Au rez-de-chaussée, je retourne méthodiquement tout ce que contiennent les meubles et les étagères. Rien de significatif n’attire mon regard. Dans la cuisine, les livres de recette sont muets. Dans la salle de bain, il n’y a pas de livre. Je regarde quand même dans le placard aux serviettes.

La page 23 est seule. Son livre est introuvable. Sur cette page de papier glacé apparaît la photo du tronc d’un chêne, dont on a ôté l’écorce, et qu’on a sculpté d’une tête d’homme. On dirait la photo d’un totem humain. Qui sourit lorsqu’on le regarde.

On entend souvent parler de paranoïa, de schizophrénie, de ce genre de choses. Voit-on des images sourire, par exemple, lorsqu’on est atteint d’une telle maladie ? J’ai peur.

Papa, on va se promener ? Demande Nicolas. Oh oui. Mon papa ! Insiste Camille à travers ses dents manquantes.

Ils ont raison. Dehors il fait beau. Allons-nous promener. Cessons de nous monter le bourrichon à propos des pages détachées de livres égarés.

Je les emmène au château de Délaies. Ils adorent ce château. Moi je le trouve bizarre. À l’origine c’est un château fort. Il est tout en brique, comme presque toutes les constructions de la région. De loin, on dirait qu’il est rouge. C’est un château rouge. Ce château est bizarre, parce qu’il a été volontairement modifié à une époque ancienne, afin de ne plus avoir de fonction défensive. Ou agressive. Je ne sais plus. Combative, disons. Ces modifications sont visibles, ça lui confère un aspect, comment dire, décoratif, futile. Voilà, c’est le mot : ce château est futile. Il abrite néanmoins, entre autres collections, tout un florilège de soldats de plomb et de poupées anciennes à tête de porcelaine. Voici pourquoi le château de Délaies plait aux enfants.

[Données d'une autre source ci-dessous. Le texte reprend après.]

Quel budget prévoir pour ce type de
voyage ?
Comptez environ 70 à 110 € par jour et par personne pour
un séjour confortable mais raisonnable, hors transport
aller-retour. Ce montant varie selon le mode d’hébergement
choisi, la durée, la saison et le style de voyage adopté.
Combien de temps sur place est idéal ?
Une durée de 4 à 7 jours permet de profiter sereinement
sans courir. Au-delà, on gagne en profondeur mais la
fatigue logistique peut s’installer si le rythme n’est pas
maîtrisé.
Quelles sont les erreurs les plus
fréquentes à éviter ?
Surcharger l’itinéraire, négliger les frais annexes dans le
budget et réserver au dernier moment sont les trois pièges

Je consens à une énième visite des étages aux parquets encaustiqués et grinçants. Je ris aux éternelles anecdotes du guide. Je hausse les épaules en entendant toujours les mêmes questions saugrenues posées par les visiteurs. Le château de Délaies se niche au creux d’un vaste parc boisé, longé au sud par le cours sinueux d’un ruisseau. Je consens à une énième promenade dans le parc, le temps que les enfants avalent leur goûter. Amusé, je les regarde courir en riant sur une allée jonchée de glands et de feuilles jaunies. Et c’est alors que je l’aperçois.

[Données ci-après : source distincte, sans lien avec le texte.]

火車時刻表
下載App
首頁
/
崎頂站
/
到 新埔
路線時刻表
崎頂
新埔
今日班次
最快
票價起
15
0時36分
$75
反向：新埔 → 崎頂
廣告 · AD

La tête. Sur le tronc d’un chêne.

C’est un arbre plusieurs fois centenaire, à mon avis. Un morceau d’écorce a été enlevé, à peu près à un mètre vingt du sol. À cet emplacement, on a sculpté la figure d’un homme, assez grossièrement. Et cette figure se met à me sourire, dès que je la regarde. Je veux dire, elle n’est pas souriante tout le temps, elle se met à sourire si je la regarde.

J’appelle les enfants.

Vous voyez cet arbre ? Leur demandé-je. Celui où on a gravé la tête. Et je leur désigne le chêne le plus majestueux du parc, à quelques mètres de nous. Il est impossible de ne pas le remarquer. Vous la reconnaissez ? C’est la tête de la page 23. C’est la tête de l’image que Camille a trouvé sous le coffre à whisky. Vous la voyez sourire ? Là, sur le tronc du grand chêne.

Ils me regardent. Intrigués. Quelle tête ? Disent-ils en chœur.